Mourners attended a public viewing Tuesday, some dabbing their eyes and others making the sign of the cross as they walked past the closed casket covered with roses.
The public memorial service Thursday will be held at Bryce Jordan Center on the Penn State campus, which has a 16,000-seat capacity.
All tickets have been distributed, the university said.
The legendary coach's career with the Nittany Lions abruptly ended last fall amid criticism of his response to alleged child sexual abuse by a former assistant.
Administrators have heard about a petition drive seeking to add Paterno's name to the football stadium, but it is too soon to discuss such initiatives, a university spokeswoman said.

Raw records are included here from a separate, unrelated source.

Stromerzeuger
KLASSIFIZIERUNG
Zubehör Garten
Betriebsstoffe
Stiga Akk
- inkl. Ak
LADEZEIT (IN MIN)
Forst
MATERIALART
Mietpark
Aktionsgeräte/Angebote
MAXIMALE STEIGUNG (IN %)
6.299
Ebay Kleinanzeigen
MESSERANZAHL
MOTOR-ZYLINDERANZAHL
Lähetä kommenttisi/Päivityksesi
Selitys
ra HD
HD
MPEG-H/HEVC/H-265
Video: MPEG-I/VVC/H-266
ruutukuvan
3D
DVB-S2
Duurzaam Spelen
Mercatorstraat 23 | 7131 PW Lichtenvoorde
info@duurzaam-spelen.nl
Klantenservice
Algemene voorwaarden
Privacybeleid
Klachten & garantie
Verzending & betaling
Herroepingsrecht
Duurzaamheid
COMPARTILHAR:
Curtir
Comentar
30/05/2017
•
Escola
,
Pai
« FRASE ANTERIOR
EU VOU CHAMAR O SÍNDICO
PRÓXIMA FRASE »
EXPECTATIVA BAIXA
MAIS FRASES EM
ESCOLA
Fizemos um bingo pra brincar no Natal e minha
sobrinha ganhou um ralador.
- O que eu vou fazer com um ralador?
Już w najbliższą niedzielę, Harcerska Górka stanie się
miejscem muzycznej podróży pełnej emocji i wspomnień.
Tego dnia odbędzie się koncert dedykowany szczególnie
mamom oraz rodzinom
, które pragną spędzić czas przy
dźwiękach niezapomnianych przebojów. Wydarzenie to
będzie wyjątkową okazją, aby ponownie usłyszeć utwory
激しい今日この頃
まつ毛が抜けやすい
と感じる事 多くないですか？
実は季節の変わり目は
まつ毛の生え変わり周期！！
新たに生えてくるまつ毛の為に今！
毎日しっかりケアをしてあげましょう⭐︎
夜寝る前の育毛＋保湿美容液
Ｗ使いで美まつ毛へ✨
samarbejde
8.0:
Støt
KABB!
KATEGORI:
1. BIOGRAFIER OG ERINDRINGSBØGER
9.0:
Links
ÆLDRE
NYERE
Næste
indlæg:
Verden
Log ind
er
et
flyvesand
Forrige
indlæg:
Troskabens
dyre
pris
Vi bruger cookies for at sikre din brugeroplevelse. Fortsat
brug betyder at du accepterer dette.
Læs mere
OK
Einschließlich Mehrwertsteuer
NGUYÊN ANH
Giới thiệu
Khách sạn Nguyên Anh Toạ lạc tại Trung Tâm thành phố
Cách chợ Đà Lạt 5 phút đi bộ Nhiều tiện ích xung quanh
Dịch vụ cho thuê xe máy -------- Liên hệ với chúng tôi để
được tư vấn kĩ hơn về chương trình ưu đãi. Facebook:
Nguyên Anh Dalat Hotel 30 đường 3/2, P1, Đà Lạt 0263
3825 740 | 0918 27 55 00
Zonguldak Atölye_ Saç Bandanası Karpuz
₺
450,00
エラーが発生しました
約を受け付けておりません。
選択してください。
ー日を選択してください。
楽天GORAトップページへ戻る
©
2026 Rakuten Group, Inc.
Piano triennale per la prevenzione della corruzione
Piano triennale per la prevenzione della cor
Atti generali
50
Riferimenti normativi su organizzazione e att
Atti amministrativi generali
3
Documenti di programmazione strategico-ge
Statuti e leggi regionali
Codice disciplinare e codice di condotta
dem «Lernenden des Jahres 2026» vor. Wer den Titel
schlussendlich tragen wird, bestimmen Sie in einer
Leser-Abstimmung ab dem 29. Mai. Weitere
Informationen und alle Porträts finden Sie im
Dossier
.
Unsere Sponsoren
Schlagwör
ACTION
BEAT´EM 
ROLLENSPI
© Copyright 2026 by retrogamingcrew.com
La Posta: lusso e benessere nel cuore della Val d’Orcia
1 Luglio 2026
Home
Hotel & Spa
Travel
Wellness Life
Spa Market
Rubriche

“There are discussions that will be ongoing, but at this particular juncture, we are focused on the services on campus,” she said Tuesday. “There will be future discussions about a variety of ideas.”
President Barack Obama phoned the family to offer his condolences, according to Paterno's son, Jay Paterno.
The son did not directly address criticisms of how his father handled a 2002 report that an assistant coach had allegedly caught former defensive coordinator Jerry Sandusky molesting a young boy in a shower at the football complex on campus.
Joe Paterno passed the report on to two university executives, whom authorities later accused of misleading investigators and failing to properly report the abuse. In his final interview with The Washington Post, Paterno said he felt inadequate to deal with the situation.
In Paterno's 46-season tenure as head coach, the Nittany Lions won two national championships, went undefeated five times and finished in the top 25 national rankings 35 times, according to his official Penn State biography. Paterno worked 61 years at the school.
He became the winningest coach in major college football history on October 29, just days before the Sandusky case became public. The school fired him November 9.